Я не думаю, что мы проиграем эту войну: мы не можем себе этого позволить. Но если уж паче чаяния так случится, то причина будет лишь в том, что мы были недостаточно жестокими. Если бы мы заявили всему миру, что ежедневно в течение всей войны будем убивать по сто тысяч европейцев, и сдержали бы свое обещание, то, как ты думаешь, сколько времени длилась бы война? И не только евреев, потому что все привыкли к тому, что евреев убивают, и все, в большей или меньшей степени в душе восхищаются нашими эффективными действиями в этой области. Но в конце концов запас евреев должен истощиться, как бы тщательно мы ни копались в родословных. Нет! Мы должны истреблять европейцев: французов, поляков, русских, голландцев, англичан – всех военнопленных. Нужно печатать на хорошей бумаге списки убитых с фотографиями и разбрасывать их над Лондоном вместо бомб. Мы страдаем оттого, что наша практика еще отстает от нашей философии. Мы убиваем Моисея, но притворяемся, будто терпим Христа, и рискуем всем из-за этого бессмысленного притворства.
Когда мы преодолеем жалость, мы станем самым великим народом в истории. Мы и без того можем добиться своей цели, но разве не легче поднять якорь, чем волочить его по дну?

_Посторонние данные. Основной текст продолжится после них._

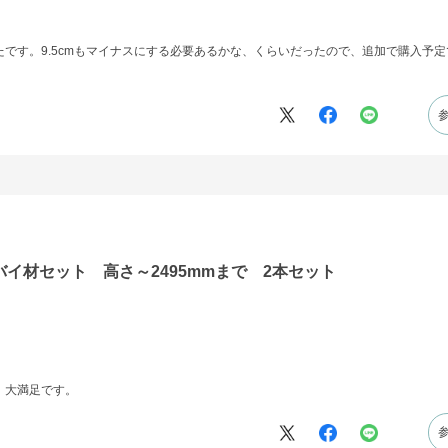
です。9.5cmもマイナスにする必要あるかな、くらいだったので、追加で購入予定
バイ材セット 高さ～2495mmまで 2本セット
、大満足です。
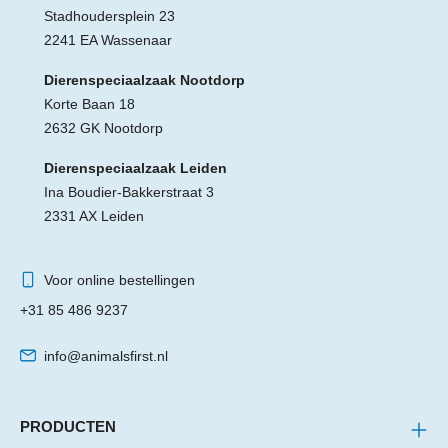
Stadhoudersplein 23
2241 EA Wassenaar
Dierenspeciaalzaak Nootdorp
Korte Baan 18
2632 GK Nootdorp
Dierenspeciaalzaak Leiden
Ina Boudier-Bakkerstraat 3
2331 AX Leiden
Voor online bestellingen
+31 85 486 9237
info@animalsfirst.nl
PRODUCTEN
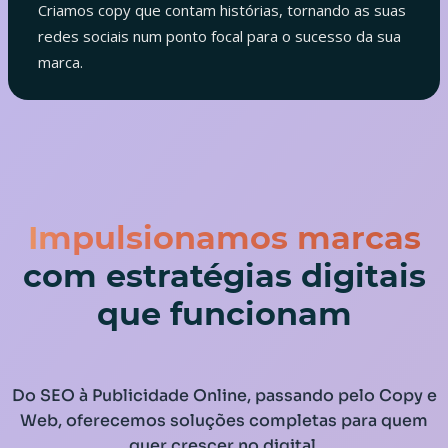
Criamos copy que contam histórias, tornando as suas
redes sociais num ponto focal para o sucesso da sua
marca.
Impulsionamos marcas
com estratégias digitais
que funcionam
Do SEO à Publicidade Online, passando pelo Copy e
Web, oferecemos soluções completas para quem
quer crescer no digital.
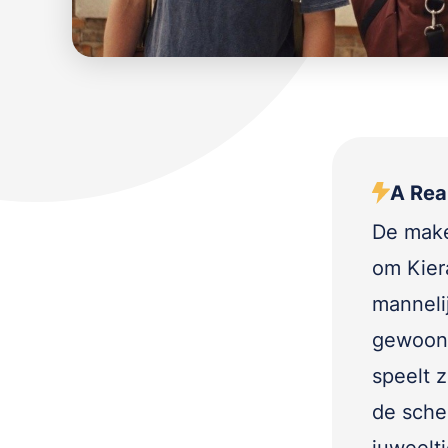
A Real
De make
om Kier
mannelij
gewoon 
speelt 
de scher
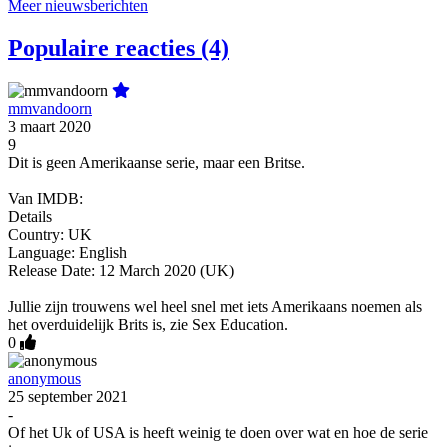
Meer nieuwsberichten
Populaire reacties (4)
mmvandoorn
3 maart 2020
9
Dit is geen Amerikaanse serie, maar een Britse.
Van IMDB:
Details
Country: UK
Language: English
Release Date: 12 March 2020 (UK)
Jullie zijn trouwens wel heel snel met iets Amerikaans noemen als
het overduidelijk Brits is, zie Sex Education.
0
anonymous
25 september 2021
-
Of het Uk of USA is heeft weinig te doen over wat en hoe de serie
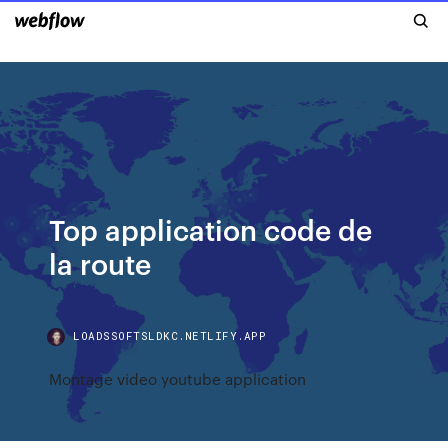
Top application code de
la route
LOADSSOFTSLDKC.NETLIFY.APP
Montage video youtube application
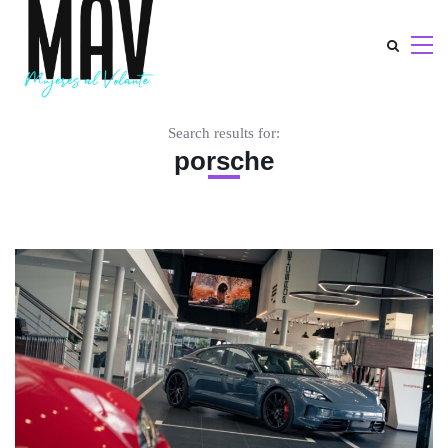
Search results for:
porsche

Я говорю тебе все это потому, что ты вернешься в армию, а я нет. За эти месяцы я имел возможность продумать все и могу теперь иметь последователей. После первой мировой войны, чтобы спасти Германию от поражения, потребовался раненый ефрейтор, а после окончания этой войны, возможно, потребуется раненый лейтенант, чтобы спасти Германию от победы. Ты можешь писать мне с фронта, а я буду лежать здесь и ждать, когда заживет мое лицо, зная, что мои труды не пропали даром. Я моложе тебя, но у меня гораздо более зрелый ум, потому что с тех пор, как мне исполнилось пятнадцать лет, я не сделал ни одного шага, который не был бы направлен на осуществление моей цели. Ты же плыл по течению, менял свои взгляды, сентиментальничал, а потому и остался неоформившимся юнцом. Современный разумный человек – это человек, который умеет быстро, одним ходом мысли, доводить вопросы до логического конца. Я научился этому, а ты еще нет, и пока не научишься, будешь оставаться ребенком среди взрослых.
Убийство – это объективный акт, и смерть не различает, кто прав, кто виноват. Зная эту истину, я могу убить девятнадцатилетнего лейтенанта, два месяца назад окончившего Оксфорд, и оставить умирать на холме три дюжины немцев, потому что так требуют мои расчеты. Каждый вносит свой вклад чем может; эти тридцать семь вносят его своей жизнью, умирая так и тогда, как и когда я сочту удобным или необходимым. Я не буду оплакивать никого из них, если только рота не будет видеть моих слез, которые должны вдохновить ее на смерть в тот же вечер.
Если ты думаешь, что я восхищаюсь немецким солдатом, то ошибаешься. Он лучше других солдат, потому что выносливее и, будучи лишен воображения, лучше поддается муштровке. А его храбрость, как и храбрость любого другого солдата, – это самообман, злая шутка, ибо победа принесет ему не больше пива и не меньше пота, чем было раньше, но об этом он не знает. Армия в конечном счете – это не что иное, как произведение численности на качество командиров. Это сказал Клаузевиц, и на сей раз он был прав. От немецкого солдата никак не зависит тот факт, что имеется еще десять миллионов ему подобных и что им командуют самые одаренные люди в Европе. Первое обеспечивается приростом населения в Центральной Европе, а второе – случайностью и честолюбием тысяч людей.